34 歳既婚女性。高血圧症、逆流性食道炎治療中。かかりつけ薬局の薬剤師がいつもの薬をお渡しする際に副作用の発現状況などを確認していると、患者は半年前に結婚し、そろそろ子供が欲しいと思うようになったとのことであったが、患者背景については、薬歴が更新されていなかった。

問274

処方薬に関する記述のうち、誤っているのはどれか。1 つ選べ。

  1. エナラプリルは、消化管吸収の改善を目的としたプロドラッグである。
  2. エナラプリルは、エステル部分の加水分解により代謝活性化される。
  3. ランソプラゾールは、主に CYP2C1 9又は CYP3A4 で代謝される。
  4. ランソプラゾールは、苦味の軽減を目的としたプロドラッグである。
  5. センノシドは、腸内細菌による代謝物が腸の蠕動運動を促進する。

問275

今後の薬物療法にあたり、妊娠の可能性があるこの患者に説明しておく情報はどれか。2 つ選べ。

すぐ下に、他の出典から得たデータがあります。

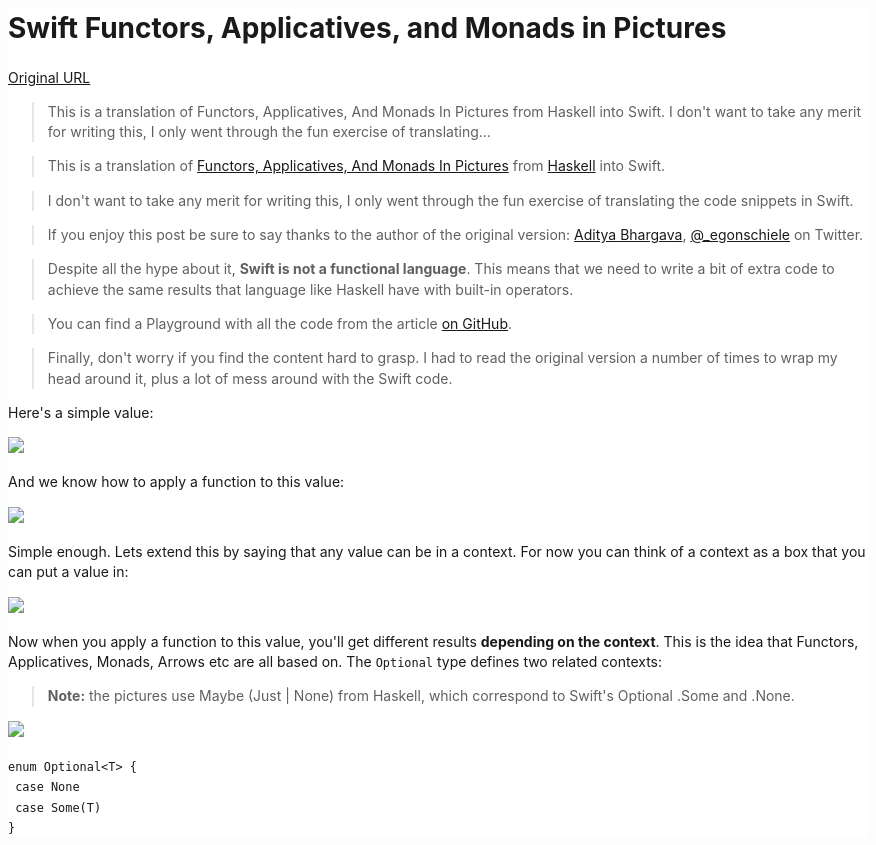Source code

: # Swift Functors, Applicatives, and Monads in Pictures

[Original URL](http://www.mokacoding.com/blog/functor-applicative-monads-in-pictures/)

> This is a translation of Functors, Applicatives, And Monads In Pictures from Haskell into Swift. I don't want to take any merit for writing this, I only went through the fun exercise of translating...

> This is a translation of [Functors, Applicatives, And Monads In Pictures](http://adit.io/posts/2013-04-17-functors,_applicatives,_and_monads_in_pictures.html) from [Haskell](https://www.haskell.org/) into Swift.

> I don't want to take any merit for writing this, I only went through the fun exercise of translating the code snippets in Swift.

> If you enjoy this post be sure to say thanks to the author of the original version: [Aditya Bhargava](http://adit.io/index.html), [@_egonschiele](https://twitter.com/_egonschiele) on Twitter.

> Despite all the hype about it, **Swift is not a functional language**. This means that we need to write a bit of extra code to achieve the same results that language like Haskell have with built-in operators.

> You can find a Playground with all the code from the article [on GitHub](https://github.com/mokacoding/Swift-Functors-Applicative-Monads-In-Pictures-Playground).

> Finally, don't worry if you find the content hard to grasp. I had to read the original version a number of times to wrap my head around it, plus a lot of mess around with the Swift code.

Here's a simple value:

![](http://adit.io/imgs/functors/value.png)

And we know how to apply a function to this value:

![](http://adit.io/imgs/functors/value_apply.png)

Simple enough. Lets extend this by saying that any value can be in a context. For now you can think of a context as a box that you can put a value in:

![](http://adit.io/imgs/functors/value_and_context.png)

Now when you apply a function to this value, you'll get different results **depending on the context**. This is the idea that Functors, Applicatives, Monads, Arrows etc are all based on. The `Optional` type defines two related contexts:

> **Note:** the pictures use Maybe (Just | None) from Haskell, which correspond to Swift's Optional .Some and .None.

![](http://adit.io/imgs/functors/context.png)

```
enum Optional<T> {
 case None
 case Some(T)
}
```
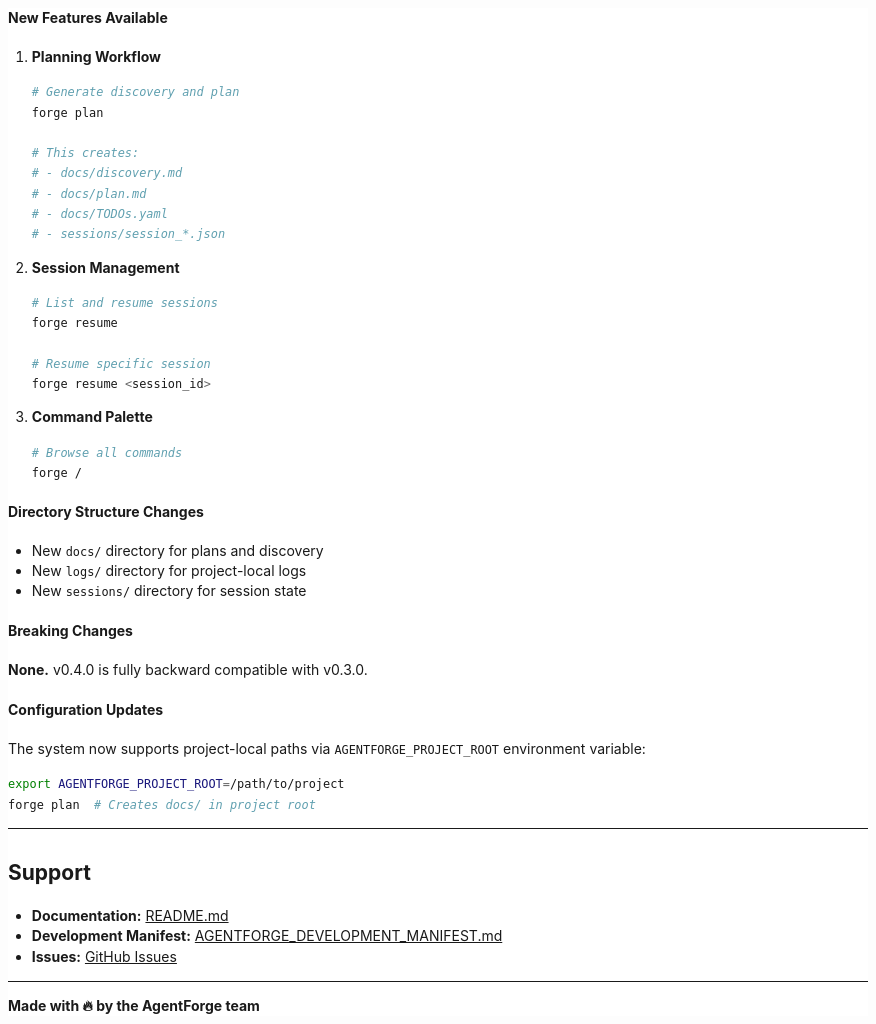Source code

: #### New Features Available
1. **Planning Workflow**
   ```bash
   # Generate discovery and plan
   forge plan

   # This creates:
   # - docs/discovery.md
   # - docs/plan.md
   # - docs/TODOs.yaml
   # - sessions/session_*.json
   ```

2. **Session Management**
   ```bash
   # List and resume sessions
   forge resume

   # Resume specific session
   forge resume <session_id>
   ```

3. **Command Palette**
   ```bash
   # Browse all commands
   forge /
   ```

#### Directory Structure Changes
- New `docs/` directory for plans and discovery
- New `logs/` directory for project-local logs
- New `sessions/` directory for session state

#### Breaking Changes
**None.** v0.4.0 is fully backward compatible with v0.3.0.

#### Configuration Updates
The system now supports project-local paths via `AGENTFORGE_PROJECT_ROOT` environment variable:
```bash
export AGENTFORGE_PROJECT_ROOT=/path/to/project
forge plan  # Creates docs/ in project root
```

---

## Support

- **Documentation:** [README.md](README.md)
- **Development Manifest:** [AGENTFORGE_DEVELOPMENT_MANIFEST.md](AGENTFORGE_DEVELOPMENT_MANIFEST.md)
- **Issues:** [GitHub Issues](https://github.com/Millsondylan/forge/issues)

---

**Made with 🔥 by the AgentForge team**
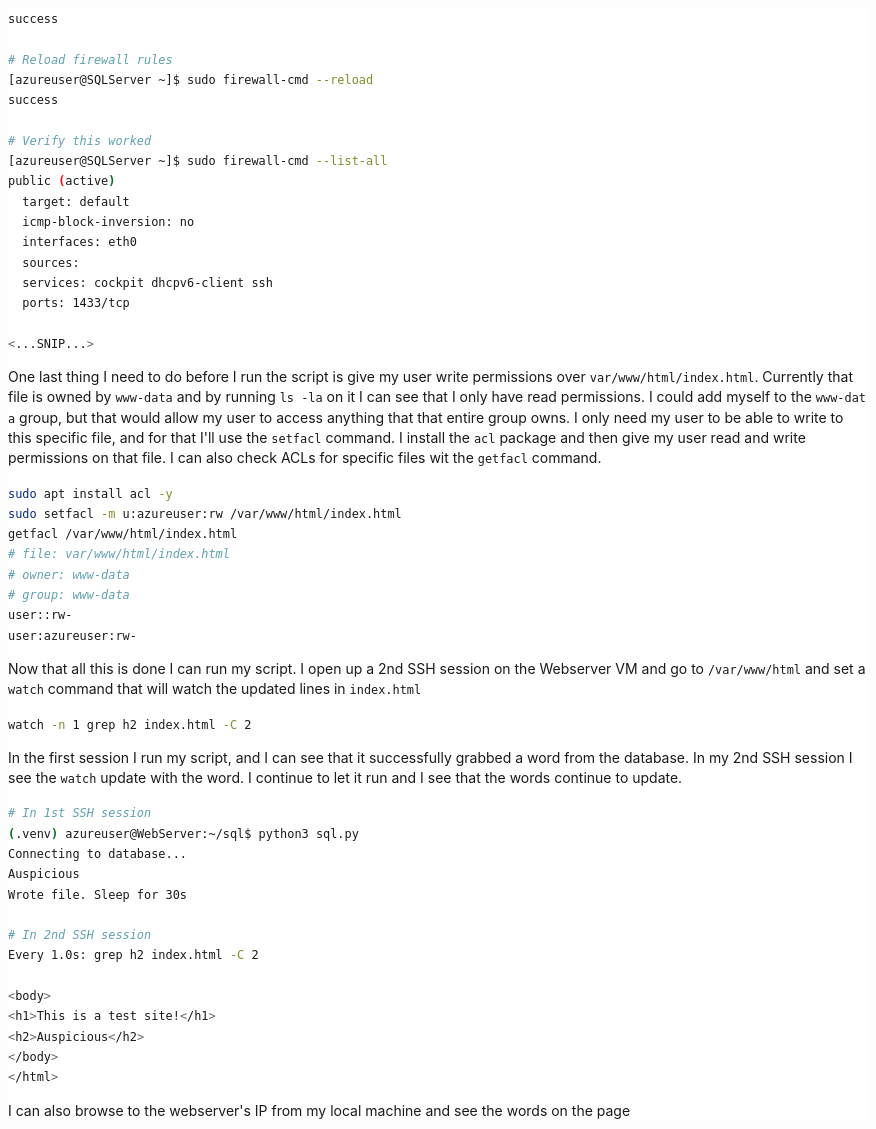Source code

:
 ```bash
success

# Reload firewall rules
[azureuser@SQLServer ~]$ sudo firewall-cmd --reload
success

# Verify this worked
[azureuser@SQLServer ~]$ sudo firewall-cmd --list-all
public (active)
  target: default
  icmp-block-inversion: no
  interfaces: eth0
  sources: 
  services: cockpit dhcpv6-client ssh
  ports: 1433/tcp

<...SNIP...>
```
One last thing I need to do before I run the script is give my user write permissions over `var/www/html/index.html`. Currently that file is owned by `www-data` and by running `ls -la` on it I can see that I only have read permissions. I could add myself to the `www-data` group, but that would allow my user to access anything that that entire group owns. I only need my user to be able to write to this specific file, and for that I'll use the `setfacl` command. I install the `acl` package and then give my user read and write permissions on that file. I can also check ACLs for specific files wit the `getfacl` command.
```bash
sudo apt install acl -y
sudo setfacl -m u:azureuser:rw /var/www/html/index.html
getfacl /var/www/html/index.html 
# file: var/www/html/index.html
# owner: www-data
# group: www-data
user::rw-
user:azureuser:rw-
```

Now that all this is done I can run my script. I open up a 2nd SSH session on the Webserver VM and go to `/var/www/html` and set a `watch` command that will watch the updated lines in `index.html`
```bash
watch -n 1 grep h2 index.html -C 2
```
 In the first session I run my script, and I can see that it successfully grabbed a word from the database. In my 2nd SSH session I see the `watch` update with the word. I continue to let it run and I see that the words continue to update.
 ```bash
# In 1st SSH session
(.venv) azureuser@WebServer:~/sql$ python3 sql.py 
Connecting to database...
Auspicious
Wrote file. Sleep for 30s

# In 2nd SSH session
Every 1.0s: grep h2 index.html -C 2

<body>
<h1>This is a test site!</h1>
<h2>Auspicious</h2>
</body>
</html>
```
I can also browse to the webserver's IP from my local machine and see the words on the page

  1. 血圧コントロールのため、生活習慣や食習慣に気をつける。
  2. 現在服用中の血圧の薬は妊娠中でも服用可能である。
  3. 妊娠がわかったら、すぐに連絡してもらう。
  4. 逆流性食道炎の治療薬を市販の六君子湯などの漢方薬に変更する。
  5. 下剤は、一般用医薬品であれば、妊娠中でも服用可能である。

 

 

 

 

 

正解.
問274:4
問275:1, 3

 解 説     

問274

選択肢 1,2 は妥当です。
エナラプリルはプロドラッグで代謝物が活性を示す薬物です。

選択肢 3 は妥当です。
ランソプラゾールは、主に CYP 2C19、CYP 3A4 で代謝されます。

選択肢 4 ですが
ランソプラゾールは「苦味軽減を目的とした」プロドラッグではありません。クロラムフェニコールのプロドラッグなどが妥当する記述です。選択肢 4 は誤りです。

選択肢 5 は妥当です。
センノシドは大腸刺激性下剤です。腸内細菌によりレインアンスロンを生成し、大腸運動を促進します。


以上より、問 274 の正解は 4 です。

問275

選択肢 1,2 ですが
現在使用中のエナラプリルマレイン酸が妊婦に禁忌です。そのため血圧コントロールのため、生活習慣や食習慣にも気をつけて、薬に頼らないコントロールを行えるように説明するのが適切と考えられます。選択肢 1 は妥当です。選択肢 2 は誤りです。

選択肢 3 は妥当です。
現在服用中の薬に妊娠中は使用できないものが含まれています。

選択肢 4 ですが
患者に説明する情報として不適切と考えられます。妊娠がわかった際に医師と共有し、その時の状況に応じた処方変更がなされる可能性があるといったことを説明するといった内容が妥当と考えられます。

選択肢 5 ですが
センノシドは妊娠中原則禁忌です。一般用医薬品であっても、メリットとデメリットを考えての服用になります。「一般用医薬品であれば、妊娠中でも服用可能」という説明は不適切であると考えられます。選択肢 5 は誤りです。


以上より、問 275 の正解は 1,3 です。